WHAT YOU SHOULD DO »
In your copy, reproduce the entries exactly as they are, minus the images.

RECORDS PROVIDED »
----------------------------------------
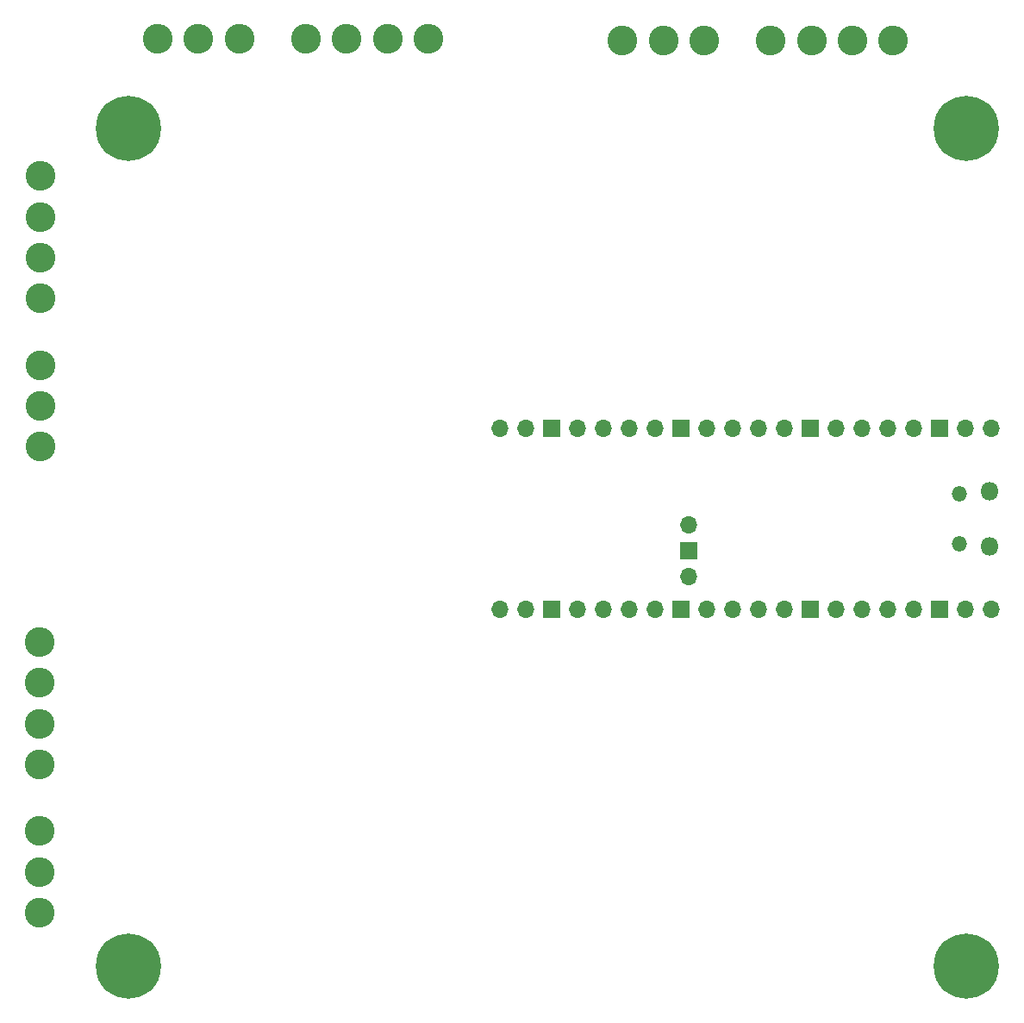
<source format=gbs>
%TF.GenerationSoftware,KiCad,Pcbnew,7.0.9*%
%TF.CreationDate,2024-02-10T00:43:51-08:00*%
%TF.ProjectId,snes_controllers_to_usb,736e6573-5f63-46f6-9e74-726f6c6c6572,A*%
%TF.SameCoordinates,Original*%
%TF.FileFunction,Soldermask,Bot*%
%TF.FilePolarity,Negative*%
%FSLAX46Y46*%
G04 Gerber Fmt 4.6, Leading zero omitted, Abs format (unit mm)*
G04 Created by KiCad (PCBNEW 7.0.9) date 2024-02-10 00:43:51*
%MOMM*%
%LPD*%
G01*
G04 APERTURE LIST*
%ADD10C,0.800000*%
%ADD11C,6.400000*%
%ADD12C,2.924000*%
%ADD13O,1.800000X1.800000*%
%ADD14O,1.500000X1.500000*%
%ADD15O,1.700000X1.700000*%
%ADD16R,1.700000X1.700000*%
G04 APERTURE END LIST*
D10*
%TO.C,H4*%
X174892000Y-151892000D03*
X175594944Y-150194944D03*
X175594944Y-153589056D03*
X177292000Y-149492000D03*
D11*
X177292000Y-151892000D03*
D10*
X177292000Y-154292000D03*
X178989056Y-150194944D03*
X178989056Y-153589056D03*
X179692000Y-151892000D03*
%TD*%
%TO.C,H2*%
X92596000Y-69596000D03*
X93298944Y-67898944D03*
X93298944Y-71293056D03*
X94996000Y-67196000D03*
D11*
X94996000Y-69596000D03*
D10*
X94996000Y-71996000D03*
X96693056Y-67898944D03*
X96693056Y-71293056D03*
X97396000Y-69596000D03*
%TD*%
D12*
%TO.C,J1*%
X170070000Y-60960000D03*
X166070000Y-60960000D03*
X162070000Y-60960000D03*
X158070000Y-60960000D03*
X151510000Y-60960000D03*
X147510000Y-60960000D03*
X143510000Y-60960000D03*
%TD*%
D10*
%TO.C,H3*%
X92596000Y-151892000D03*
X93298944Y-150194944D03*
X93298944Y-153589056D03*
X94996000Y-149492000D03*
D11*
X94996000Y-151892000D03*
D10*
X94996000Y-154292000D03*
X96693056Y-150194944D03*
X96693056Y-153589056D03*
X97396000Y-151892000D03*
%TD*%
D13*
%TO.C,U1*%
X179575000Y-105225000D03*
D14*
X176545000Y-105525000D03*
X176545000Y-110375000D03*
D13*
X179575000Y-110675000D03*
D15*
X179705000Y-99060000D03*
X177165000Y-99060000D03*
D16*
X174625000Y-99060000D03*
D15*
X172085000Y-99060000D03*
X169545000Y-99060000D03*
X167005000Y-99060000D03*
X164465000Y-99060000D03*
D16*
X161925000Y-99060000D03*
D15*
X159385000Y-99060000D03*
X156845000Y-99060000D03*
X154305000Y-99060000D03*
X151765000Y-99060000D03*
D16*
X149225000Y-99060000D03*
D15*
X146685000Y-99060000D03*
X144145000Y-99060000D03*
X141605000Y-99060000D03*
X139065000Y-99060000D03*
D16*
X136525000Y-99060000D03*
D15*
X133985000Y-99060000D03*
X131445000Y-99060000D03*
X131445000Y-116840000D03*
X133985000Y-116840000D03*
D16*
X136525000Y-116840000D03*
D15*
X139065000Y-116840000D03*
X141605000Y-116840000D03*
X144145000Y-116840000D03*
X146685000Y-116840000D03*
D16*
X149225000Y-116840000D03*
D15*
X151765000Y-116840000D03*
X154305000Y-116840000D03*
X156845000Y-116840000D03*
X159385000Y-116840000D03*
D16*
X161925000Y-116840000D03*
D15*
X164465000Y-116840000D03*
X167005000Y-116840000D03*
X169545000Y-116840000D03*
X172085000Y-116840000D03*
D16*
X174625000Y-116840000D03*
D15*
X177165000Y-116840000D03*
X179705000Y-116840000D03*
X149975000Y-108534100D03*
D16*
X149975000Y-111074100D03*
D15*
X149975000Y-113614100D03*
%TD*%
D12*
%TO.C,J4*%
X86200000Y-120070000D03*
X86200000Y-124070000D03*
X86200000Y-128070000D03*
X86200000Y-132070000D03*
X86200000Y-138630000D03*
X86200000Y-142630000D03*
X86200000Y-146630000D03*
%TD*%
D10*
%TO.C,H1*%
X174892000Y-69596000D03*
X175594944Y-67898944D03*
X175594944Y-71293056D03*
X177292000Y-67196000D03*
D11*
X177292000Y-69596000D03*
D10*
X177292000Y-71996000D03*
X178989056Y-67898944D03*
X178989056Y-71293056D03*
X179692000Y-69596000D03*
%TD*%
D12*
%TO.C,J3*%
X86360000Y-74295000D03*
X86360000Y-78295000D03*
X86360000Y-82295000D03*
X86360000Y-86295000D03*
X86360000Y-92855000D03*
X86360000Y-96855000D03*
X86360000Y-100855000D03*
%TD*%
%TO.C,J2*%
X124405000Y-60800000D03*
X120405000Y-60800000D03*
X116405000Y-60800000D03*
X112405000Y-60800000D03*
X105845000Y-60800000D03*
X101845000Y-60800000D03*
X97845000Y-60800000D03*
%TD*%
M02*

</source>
----------------------------------------
SOLVED EXERCISE »
<source format=gbs>
%TF.GenerationSoftware,KiCad,Pcbnew,7.0.9*%
%TF.CreationDate,2024-02-10T00:43:51-08:00*%
%TF.ProjectId,snes_controllers_to_usb,736e6573-5f63-46f6-9e74-726f6c6c6572,A*%
%TF.SameCoordinates,Original*%
%TF.FileFunction,Soldermask,Bot*%
%TF.FilePolarity,Negative*%
%FSLAX46Y46*%
G04 Gerber Fmt 4.6, Leading zero omitted, Abs format (unit mm)*
G04 Created by KiCad (PCBNEW 7.0.9) date 2024-02-10 00:43:51*
%MOMM*%
%LPD*%
G01*
G04 APERTURE LIST*
%ADD10C,0.800000*%
%ADD11C,6.400000*%
%ADD12C,2.924000*%
%ADD13O,1.800000X1.800000*%
%ADD14O,1.500000X1.500000*%
%ADD15O,1.700000X1.700000*%
%ADD16R,1.700000X1.700000*%
G04 APERTURE END LIST*
D10*
%TO.C,H4*%
X174892000Y-151892000D03*
X175594944Y-150194944D03*
X175594944Y-153589056D03*
X177292000Y-149492000D03*
D11*
X177292000Y-151892000D03*
D10*
X177292000Y-154292000D03*
X178989056Y-150194944D03*
X178989056Y-153589056D03*
X179692000Y-151892000D03*
%TD*%
%TO.C,H2*%
X92596000Y-69596000D03*
X93298944Y-67898944D03*
X93298944Y-71293056D03*
X94996000Y-67196000D03*
D11*
X94996000Y-69596000D03*
D10*
X94996000Y-71996000D03*
X96693056Y-67898944D03*
X96693056Y-71293056D03*
X97396000Y-69596000D03*
%TD*%
D12*
%TO.C,J1*%
X170070000Y-60960000D03*
X166070000Y-60960000D03*
X162070000Y-60960000D03*
X158070000Y-60960000D03*
X151510000Y-60960000D03*
X147510000Y-60960000D03*
X143510000Y-60960000D03*
%TD*%
D10*
%TO.C,H3*%
X92596000Y-151892000D03*
X93298944Y-150194944D03*
X93298944Y-153589056D03*
X94996000Y-149492000D03*
D11*
X94996000Y-151892000D03*
D10*
X94996000Y-154292000D03*
X96693056Y-150194944D03*
X96693056Y-153589056D03*
X97396000Y-151892000D03*
%TD*%
D13*
%TO.C,U1*%
X179575000Y-105225000D03*
D14*
X176545000Y-105525000D03*
X176545000Y-110375000D03*
D13*
X179575000Y-110675000D03*
D15*
X179705000Y-99060000D03*
X177165000Y-99060000D03*
D16*
X174625000Y-99060000D03*
D15*
X172085000Y-99060000D03*
X169545000Y-99060000D03*
X167005000Y-99060000D03*
X164465000Y-99060000D03*
D16*
X161925000Y-99060000D03*
D15*
X159385000Y-99060000D03*
X156845000Y-99060000D03*
X154305000Y-99060000D03*
X151765000Y-99060000D03*
D16*
X149225000Y-99060000D03*
D15*
X146685000Y-99060000D03*
X144145000Y-99060000D03*
X141605000Y-99060000D03*
X139065000Y-99060000D03*
D16*
X136525000Y-99060000D03*
D15*
X133985000Y-99060000D03*
X131445000Y-99060000D03*
X131445000Y-116840000D03*
X133985000Y-116840000D03*
D16*
X136525000Y-116840000D03*
D15*
X139065000Y-116840000D03*
X141605000Y-116840000D03*
X144145000Y-116840000D03*
X146685000Y-116840000D03*
D16*
X149225000Y-116840000D03*
D15*
X151765000Y-116840000D03*
X154305000Y-116840000D03*
X156845000Y-116840000D03*
X159385000Y-116840000D03*
D16*
X161925000Y-116840000D03*
D15*
X164465000Y-116840000D03*
X167005000Y-116840000D03*
X169545000Y-116840000D03*
X172085000Y-116840000D03*
D16*
X174625000Y-116840000D03*
D15*
X177165000Y-116840000D03*
X179705000Y-116840000D03*
X149975000Y-108534100D03*
D16*
X149975000Y-111074100D03*
D15*
X149975000Y-113614100D03*
%TD*%
D12*
%TO.C,J4*%
X86200000Y-120070000D03*
X86200000Y-124070000D03*
X86200000Y-128070000D03*
X86200000Y-132070000D03*
X86200000Y-138630000D03*
X86200000Y-142630000D03*
X86200000Y-146630000D03*
%TD*%
D10*
%TO.C,H1*%
X174892000Y-69596000D03*
X175594944Y-67898944D03*
X175594944Y-71293056D03*
X177292000Y-67196000D03*
D11*
X177292000Y-69596000D03*
D10*
X177292000Y-71996000D03*
X178989056Y-67898944D03*
X178989056Y-71293056D03*
X179692000Y-69596000D03*
%TD*%
D12*
%TO.C,J3*%
X86360000Y-74295000D03*
X86360000Y-78295000D03*
X86360000Y-82295000D03*
X86360000Y-86295000D03*
X86360000Y-92855000D03*
X86360000Y-96855000D03*
X86360000Y-100855000D03*
%TD*%
%TO.C,J2*%
X124405000Y-60800000D03*
X120405000Y-60800000D03*
X116405000Y-60800000D03*
X112405000Y-60800000D03*
X105845000Y-60800000D03*
X101845000Y-60800000D03*
X97845000Y-60800000D03*
%TD*%
M02*

</source>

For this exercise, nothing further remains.